Aids: The patient was completely cured of the virus

hiv aids AIDS, Treatment

A man with AIDS in London has become the second known patient to appear to have been completely cured of the virus, following a three-year-old bone marrow stem cell transplant from an HIV-resistant donor.

The donor had a rare genetic mutation that makes him resistant to HIV.

The tests performed on the patient, one and a half years after he stopped the antiretroviral drug treatment against HIV, no longer show the slightest trace of infection in his body. The researchers, led by Professor Ravindra Gupta of the University of Cambridge, published their findings in the journal Nature, according to Reuters, the New York Times and Science.

"There is no virus that we can measure. "We can not detect anything," Gupta said. He noted that the patient is considered "functionally cured" and "in remission", although he added that "it is too early to talk about treatment". As he said, "after two years we will talk more about treatment".

The anonymous and unknown man is now called "the patient of London", in analogy to the "patient of Berlin", the American Timothy Brown, the first and only case of a patient that became known in 2007 that, after a similar bone marrow stem cell transplant treatment in Germany, got rid of HIV and remains cured to this day.

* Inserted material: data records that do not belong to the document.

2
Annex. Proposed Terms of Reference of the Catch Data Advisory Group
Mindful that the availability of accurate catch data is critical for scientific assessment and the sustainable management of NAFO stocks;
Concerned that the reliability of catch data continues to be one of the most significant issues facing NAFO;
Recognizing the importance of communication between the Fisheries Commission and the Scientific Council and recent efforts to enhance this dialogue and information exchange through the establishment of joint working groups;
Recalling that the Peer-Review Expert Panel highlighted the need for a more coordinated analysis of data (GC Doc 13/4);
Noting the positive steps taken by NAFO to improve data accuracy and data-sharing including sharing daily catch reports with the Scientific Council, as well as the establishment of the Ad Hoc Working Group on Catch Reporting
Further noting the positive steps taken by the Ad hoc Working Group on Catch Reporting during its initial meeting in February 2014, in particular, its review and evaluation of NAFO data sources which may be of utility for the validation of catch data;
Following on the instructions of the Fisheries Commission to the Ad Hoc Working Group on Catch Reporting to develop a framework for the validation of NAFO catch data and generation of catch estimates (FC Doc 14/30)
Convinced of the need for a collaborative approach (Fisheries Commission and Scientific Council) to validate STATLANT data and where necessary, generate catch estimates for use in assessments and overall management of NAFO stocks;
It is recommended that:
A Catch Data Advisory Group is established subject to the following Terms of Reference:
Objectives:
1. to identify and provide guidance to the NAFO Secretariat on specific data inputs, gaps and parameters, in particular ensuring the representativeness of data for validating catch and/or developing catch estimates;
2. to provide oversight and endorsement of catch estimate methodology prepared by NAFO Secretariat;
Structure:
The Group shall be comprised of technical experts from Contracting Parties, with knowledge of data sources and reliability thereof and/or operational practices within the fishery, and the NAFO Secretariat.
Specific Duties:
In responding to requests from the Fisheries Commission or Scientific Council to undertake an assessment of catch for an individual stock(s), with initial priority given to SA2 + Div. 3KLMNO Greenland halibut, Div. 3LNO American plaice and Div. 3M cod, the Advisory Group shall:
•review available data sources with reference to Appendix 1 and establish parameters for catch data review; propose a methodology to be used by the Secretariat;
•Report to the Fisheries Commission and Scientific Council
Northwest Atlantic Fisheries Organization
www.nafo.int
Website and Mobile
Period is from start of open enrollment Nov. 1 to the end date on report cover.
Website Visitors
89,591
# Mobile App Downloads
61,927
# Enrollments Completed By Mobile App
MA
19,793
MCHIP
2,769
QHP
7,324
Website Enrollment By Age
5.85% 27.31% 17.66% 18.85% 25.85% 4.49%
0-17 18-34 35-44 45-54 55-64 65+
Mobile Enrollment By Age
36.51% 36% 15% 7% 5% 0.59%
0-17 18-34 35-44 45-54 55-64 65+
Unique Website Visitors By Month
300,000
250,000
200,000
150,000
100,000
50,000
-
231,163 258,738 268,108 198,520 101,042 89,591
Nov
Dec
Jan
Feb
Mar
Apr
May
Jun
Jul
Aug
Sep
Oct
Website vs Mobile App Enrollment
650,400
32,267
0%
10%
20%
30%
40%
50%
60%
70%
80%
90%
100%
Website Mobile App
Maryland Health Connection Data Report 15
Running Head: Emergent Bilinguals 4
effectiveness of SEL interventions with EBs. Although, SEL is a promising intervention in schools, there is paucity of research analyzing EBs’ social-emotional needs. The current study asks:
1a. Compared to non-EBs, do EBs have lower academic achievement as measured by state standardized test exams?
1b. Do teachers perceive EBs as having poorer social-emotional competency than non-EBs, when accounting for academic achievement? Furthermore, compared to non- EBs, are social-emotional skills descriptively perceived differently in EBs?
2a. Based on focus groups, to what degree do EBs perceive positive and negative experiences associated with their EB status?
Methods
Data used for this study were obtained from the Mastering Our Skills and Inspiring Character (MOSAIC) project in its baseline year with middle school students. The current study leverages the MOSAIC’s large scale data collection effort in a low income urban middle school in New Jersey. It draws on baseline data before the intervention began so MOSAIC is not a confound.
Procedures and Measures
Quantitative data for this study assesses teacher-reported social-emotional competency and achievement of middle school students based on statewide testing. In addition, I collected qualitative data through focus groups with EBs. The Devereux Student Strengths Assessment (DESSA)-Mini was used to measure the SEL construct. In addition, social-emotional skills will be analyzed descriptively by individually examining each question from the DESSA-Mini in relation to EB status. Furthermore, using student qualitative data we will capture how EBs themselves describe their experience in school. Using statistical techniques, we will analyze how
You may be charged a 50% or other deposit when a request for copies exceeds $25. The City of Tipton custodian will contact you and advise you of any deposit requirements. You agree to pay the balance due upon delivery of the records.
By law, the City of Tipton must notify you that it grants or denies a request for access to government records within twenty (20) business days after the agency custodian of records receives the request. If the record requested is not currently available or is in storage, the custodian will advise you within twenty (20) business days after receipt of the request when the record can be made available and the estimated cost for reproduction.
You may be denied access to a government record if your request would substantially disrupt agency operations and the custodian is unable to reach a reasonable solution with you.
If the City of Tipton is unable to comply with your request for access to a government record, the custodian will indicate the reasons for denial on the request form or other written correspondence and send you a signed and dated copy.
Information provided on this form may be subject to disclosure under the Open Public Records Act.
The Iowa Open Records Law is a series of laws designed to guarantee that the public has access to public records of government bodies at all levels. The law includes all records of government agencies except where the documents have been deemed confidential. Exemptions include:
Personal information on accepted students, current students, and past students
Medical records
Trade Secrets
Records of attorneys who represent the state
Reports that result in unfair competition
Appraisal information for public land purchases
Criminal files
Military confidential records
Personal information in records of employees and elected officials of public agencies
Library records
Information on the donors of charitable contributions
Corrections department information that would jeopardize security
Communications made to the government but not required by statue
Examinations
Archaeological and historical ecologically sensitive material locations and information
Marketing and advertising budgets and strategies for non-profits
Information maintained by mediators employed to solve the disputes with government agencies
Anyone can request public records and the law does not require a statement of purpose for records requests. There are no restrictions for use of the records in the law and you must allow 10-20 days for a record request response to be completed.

The "London patient" was infected with HIV in 2003 and in 2012 was also diagnosed with Hodgkin's lymphoma, a form of blood cancer. In 2016, doctors decided to perform a bone marrow transplant on him, which was his last hope of survival. AIDS has killed about 35 million people since its inception in the 1980s, and some 37 million people are now infected with the virus.

Most scientists, however, are skeptical that such treatments, such as those applied to patients in Berlin and London, can cure all AIDS patients, as the procedure is expensive, complicated and risky, and must be found. suitable donors with the rare mutation (CCR5 Delta 32), which gives immunity against the virus.